_Complete the following_:
(A) Copy a passage from the text on TOF-SIMS ion sources word for word: begin at the words that have "The example shows a depth" and stop after "powerful analysis mode.".
(B) List the gases that the text on TOF-SIMS ion sources says the electron impact gas ion source can operate with.

::: Extract to read :::

Primary ion: Bi3++, Field of view: 15 x 15 µm2, Pixel size: 60 nm
High-end Dual Beam Depth Profiling
From nm to µm – DSC, the high-performance work horse for inorganic depth profiling with O2 and Cs
The dual source ion column (DSC) is the latest high current sputter source for all inorganic depth profiling applications. The ion optical column is equipped with two ion sources, an electron impact gas ion source for operation with O2, Ar or Xe and a thermal ionization caesium ion source. It features an in-column faraday cup for superior ease of use.

The M6 can be operated at a repetition rate of up to 50 kHz in full interlaced mode which guarantees the highest possible data rates and optimum sample structure sampling.

The example shows a depth profile of a buried multilayer structure. Due to the high repetition rate the structure can be resolved despite of the high sputter rate (100 nm/min).
Quantitative depth profiling in MCs+ Mode
The MCs+ mode has become very popular in TOF-SIMS because it provides easy quantification on many inorganic sample systems. The M6 with its very high bismuth cluster current, high performance caesium sputter source and the advanced EDR technology is the perfect tool for this extremely powerful analysis mode.

IONTOF’s patented EDR technology uniquely allows the measurement of very high Cs+ intensities in parallel with low MCs+ intensities in order to compensate matrix effects and achieve better quantification, even on multilayer systems.
Gas Cluster Ion Source
The best solution for organic depth profiling
The use of large argon clusters as a sputter species in TOF-SIMS experiments allows depth profiling of organic materials to be carried out whilst retaining the intact molecular information. This makes the gas cluster ion source a powerful tool in the field of organic SIMS analysis.

The example shows a SIMS depth profile through individual pixels of the organic layer structure of an OLED device.

Fully integrated solution optimised for dual and single beam depth profiling
Energy range of up to 20 keV
Analysis mode available
In-column faraday cup
Gas Cluster Analysis
Large argon cluster ions can also be applied as primary ion projectiles in TOF-SIMS. The unique IONTOF 90° pulsing system of the gas cluster source enables the generation of short primary ion pulses for high mass resolution surface spectrometry and allows the variation of the applied cluster size from 500 to 10,000 atoms/cluster.

This allows the study of the effects of using primary ion beams with an energy of down to 2 eV per cluster atom in detail and to investigate the influence of the cluster size on spectral appearance, the fragmentation and the secondary ion yield. The example shows an analysis of a polycarbonate sample using large argon clusters as primary ions with a beam energy of 20 keV.
O2 cluster operation of the GCS
The M6 gas cluster source also supports oxygen cluster operation. The oxygen clusters extend the use of large gas clusters from organic applications to challenging inorganic sample systems. Excellent sputter rates in combination with the ability to maintain a high oxidation state even under cluster bombardment allows for high sensitivity inorganic depth profiling. Interesting applications are quantitative SiGe analysis or artefact free measurements of the Li, Na or K in-depth distribution in non-conductive materials such as glass or SiO2.

::: Given information :::

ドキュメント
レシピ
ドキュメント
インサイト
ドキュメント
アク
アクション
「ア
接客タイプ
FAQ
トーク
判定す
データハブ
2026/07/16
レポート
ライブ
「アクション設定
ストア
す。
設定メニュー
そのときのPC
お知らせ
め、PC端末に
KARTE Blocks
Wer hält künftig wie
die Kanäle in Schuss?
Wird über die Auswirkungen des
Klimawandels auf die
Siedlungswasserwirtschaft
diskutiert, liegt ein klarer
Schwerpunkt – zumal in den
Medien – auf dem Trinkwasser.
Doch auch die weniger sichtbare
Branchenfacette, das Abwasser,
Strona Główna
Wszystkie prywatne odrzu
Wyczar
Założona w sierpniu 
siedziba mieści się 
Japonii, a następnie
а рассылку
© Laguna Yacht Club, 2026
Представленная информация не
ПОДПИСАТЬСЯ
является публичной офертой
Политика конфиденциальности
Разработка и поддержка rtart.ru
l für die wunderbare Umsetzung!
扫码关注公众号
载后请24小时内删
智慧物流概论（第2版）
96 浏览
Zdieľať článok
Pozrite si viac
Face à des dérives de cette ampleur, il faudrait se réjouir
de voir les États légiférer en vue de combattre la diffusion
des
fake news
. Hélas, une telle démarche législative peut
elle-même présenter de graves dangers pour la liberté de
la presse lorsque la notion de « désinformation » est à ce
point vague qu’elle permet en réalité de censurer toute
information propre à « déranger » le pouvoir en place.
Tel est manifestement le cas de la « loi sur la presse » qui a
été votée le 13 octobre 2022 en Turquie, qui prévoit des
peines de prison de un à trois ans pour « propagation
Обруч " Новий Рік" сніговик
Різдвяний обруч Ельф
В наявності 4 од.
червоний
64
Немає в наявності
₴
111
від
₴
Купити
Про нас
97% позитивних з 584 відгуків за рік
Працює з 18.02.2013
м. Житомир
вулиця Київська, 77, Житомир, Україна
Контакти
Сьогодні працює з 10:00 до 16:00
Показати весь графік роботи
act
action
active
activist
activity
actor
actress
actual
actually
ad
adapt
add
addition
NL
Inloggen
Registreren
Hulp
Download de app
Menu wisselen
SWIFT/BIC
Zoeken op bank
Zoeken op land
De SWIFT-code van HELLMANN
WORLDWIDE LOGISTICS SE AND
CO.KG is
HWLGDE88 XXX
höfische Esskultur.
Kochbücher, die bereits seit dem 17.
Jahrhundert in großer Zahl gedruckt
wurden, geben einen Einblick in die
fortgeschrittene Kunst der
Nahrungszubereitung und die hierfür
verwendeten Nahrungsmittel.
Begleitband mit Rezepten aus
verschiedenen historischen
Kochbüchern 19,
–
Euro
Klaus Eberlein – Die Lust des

:::

_Exercise responses_:
(A)
The example shows a depth profile of a buried multilayer structure. Due to the high repetition rate the structure can be resolved despite of the high sputter rate (100 nm/min).
Quantitative depth profiling in MCs+ Mode
The MCs+ mode has become very popular in TOF-SIMS because it provides easy quantification on many inorganic sample systems. The M6 with its very high bismuth cluster current, high performance caesium sputter source and the advanced EDR technology is the perfect tool for this extremely powerful analysis mode.

(B) O2, Ar, Xe